:: Work item ::
Copy the rows below, from the first one down through the line containing "la faisabilité du", substituting "pergola" for "véranda" and leaving everything else unchanged.

[Saved entries]
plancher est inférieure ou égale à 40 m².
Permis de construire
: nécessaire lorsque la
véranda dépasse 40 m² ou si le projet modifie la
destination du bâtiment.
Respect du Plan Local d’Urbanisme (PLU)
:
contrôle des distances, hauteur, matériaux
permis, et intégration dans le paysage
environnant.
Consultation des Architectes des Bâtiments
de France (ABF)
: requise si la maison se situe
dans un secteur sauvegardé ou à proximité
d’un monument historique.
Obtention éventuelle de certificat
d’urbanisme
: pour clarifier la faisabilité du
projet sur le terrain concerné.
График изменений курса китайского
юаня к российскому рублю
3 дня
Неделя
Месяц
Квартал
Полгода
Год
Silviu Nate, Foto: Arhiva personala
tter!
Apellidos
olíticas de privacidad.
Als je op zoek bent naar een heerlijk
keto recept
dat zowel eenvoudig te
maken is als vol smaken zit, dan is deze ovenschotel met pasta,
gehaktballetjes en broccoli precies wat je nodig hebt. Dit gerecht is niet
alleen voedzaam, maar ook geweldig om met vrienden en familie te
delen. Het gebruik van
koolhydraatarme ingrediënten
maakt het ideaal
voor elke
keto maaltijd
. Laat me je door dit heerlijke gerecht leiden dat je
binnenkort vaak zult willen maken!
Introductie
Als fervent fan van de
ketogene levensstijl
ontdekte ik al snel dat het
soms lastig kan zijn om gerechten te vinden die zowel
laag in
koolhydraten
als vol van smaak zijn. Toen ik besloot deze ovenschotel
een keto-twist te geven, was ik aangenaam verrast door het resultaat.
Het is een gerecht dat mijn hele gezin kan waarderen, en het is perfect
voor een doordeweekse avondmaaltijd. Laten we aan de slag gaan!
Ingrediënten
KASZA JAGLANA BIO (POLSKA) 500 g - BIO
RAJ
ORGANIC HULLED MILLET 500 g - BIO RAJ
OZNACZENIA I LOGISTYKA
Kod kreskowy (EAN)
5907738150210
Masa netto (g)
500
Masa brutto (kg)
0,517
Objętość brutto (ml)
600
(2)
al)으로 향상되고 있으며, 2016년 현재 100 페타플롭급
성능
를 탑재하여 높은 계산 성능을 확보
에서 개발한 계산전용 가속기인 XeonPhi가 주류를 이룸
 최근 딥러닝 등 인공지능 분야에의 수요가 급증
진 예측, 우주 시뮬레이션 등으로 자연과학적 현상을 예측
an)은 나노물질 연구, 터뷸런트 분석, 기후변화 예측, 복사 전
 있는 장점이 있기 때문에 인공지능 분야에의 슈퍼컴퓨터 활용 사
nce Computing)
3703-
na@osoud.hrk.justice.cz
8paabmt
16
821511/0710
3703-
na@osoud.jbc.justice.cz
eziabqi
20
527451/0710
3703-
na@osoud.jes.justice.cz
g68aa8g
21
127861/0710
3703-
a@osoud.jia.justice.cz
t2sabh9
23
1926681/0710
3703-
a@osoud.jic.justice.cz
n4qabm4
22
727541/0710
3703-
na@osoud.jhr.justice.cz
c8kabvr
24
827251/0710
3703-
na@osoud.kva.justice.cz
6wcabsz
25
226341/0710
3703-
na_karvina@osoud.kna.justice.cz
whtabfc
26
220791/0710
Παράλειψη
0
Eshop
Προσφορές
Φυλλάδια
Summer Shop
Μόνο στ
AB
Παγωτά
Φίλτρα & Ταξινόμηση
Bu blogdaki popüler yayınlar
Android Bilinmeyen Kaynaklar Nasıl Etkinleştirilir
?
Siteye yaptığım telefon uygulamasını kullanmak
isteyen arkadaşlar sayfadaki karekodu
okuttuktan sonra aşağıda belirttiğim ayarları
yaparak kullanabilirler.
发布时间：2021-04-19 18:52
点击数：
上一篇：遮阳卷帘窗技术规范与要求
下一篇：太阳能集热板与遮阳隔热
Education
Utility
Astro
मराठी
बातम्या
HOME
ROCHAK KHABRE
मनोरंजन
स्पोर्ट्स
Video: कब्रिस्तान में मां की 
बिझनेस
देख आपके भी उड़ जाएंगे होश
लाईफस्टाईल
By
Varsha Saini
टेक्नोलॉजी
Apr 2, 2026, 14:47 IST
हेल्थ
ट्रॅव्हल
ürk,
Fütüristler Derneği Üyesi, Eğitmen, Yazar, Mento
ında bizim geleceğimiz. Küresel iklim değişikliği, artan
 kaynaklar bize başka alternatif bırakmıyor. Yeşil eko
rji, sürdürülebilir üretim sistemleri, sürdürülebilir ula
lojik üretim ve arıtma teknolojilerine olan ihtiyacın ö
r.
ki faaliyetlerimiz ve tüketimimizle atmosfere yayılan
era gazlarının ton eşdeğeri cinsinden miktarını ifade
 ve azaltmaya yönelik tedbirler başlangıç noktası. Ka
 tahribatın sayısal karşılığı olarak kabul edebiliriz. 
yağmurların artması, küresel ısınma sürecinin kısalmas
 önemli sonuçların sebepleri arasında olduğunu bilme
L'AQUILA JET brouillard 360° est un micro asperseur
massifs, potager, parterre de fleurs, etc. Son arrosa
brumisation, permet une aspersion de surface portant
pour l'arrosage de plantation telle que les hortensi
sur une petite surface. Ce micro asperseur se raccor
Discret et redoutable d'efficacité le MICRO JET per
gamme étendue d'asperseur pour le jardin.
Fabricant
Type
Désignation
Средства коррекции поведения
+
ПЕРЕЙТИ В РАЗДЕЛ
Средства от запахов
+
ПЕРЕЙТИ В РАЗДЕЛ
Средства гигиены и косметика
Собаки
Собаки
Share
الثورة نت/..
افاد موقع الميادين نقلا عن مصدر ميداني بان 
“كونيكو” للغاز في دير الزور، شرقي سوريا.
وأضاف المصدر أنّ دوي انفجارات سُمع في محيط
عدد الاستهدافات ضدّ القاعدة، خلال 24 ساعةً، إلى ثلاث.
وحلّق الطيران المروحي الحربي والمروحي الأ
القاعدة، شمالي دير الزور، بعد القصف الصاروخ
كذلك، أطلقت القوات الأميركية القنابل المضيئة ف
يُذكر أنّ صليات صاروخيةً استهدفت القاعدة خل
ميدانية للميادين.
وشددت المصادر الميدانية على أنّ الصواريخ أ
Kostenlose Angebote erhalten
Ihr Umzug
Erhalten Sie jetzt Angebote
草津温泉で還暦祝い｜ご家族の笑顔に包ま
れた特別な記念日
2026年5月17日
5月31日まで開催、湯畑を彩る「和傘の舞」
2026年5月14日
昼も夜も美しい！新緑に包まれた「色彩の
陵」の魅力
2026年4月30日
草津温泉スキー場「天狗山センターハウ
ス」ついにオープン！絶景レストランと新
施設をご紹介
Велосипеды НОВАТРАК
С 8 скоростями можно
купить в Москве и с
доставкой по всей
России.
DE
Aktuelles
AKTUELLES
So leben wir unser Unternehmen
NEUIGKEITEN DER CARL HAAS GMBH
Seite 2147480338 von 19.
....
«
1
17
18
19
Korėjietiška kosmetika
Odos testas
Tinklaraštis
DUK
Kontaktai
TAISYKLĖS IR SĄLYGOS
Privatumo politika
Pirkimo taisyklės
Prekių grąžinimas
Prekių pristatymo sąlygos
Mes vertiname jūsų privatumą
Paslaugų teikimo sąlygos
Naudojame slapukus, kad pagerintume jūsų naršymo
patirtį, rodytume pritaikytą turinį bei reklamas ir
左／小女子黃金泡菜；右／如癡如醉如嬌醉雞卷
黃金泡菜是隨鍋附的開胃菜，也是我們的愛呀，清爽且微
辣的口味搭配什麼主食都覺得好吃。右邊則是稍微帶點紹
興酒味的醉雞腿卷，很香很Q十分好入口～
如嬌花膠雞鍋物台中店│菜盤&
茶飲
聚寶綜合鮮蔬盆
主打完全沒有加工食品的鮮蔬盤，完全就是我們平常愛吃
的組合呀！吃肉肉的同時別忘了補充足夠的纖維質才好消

:: Task result ::
plancher est inférieure ou égale à 40 m².
Permis de construire
: nécessaire lorsque la
pergola dépasse 40 m² ou si le projet modifie la
destination du bâtiment.
Respect du Plan Local d’Urbanisme (PLU)
:
contrôle des distances, hauteur, matériaux
permis, et intégration dans le paysage
environnant.
Consultation des Architectes des Bâtiments
de France (ABF)
: requise si la maison se situe
dans un secteur sauvegardé ou à proximité
d’un monument historique.
Obtention éventuelle de certificat
d’urbanisme
: pour clarifier la faisabilité du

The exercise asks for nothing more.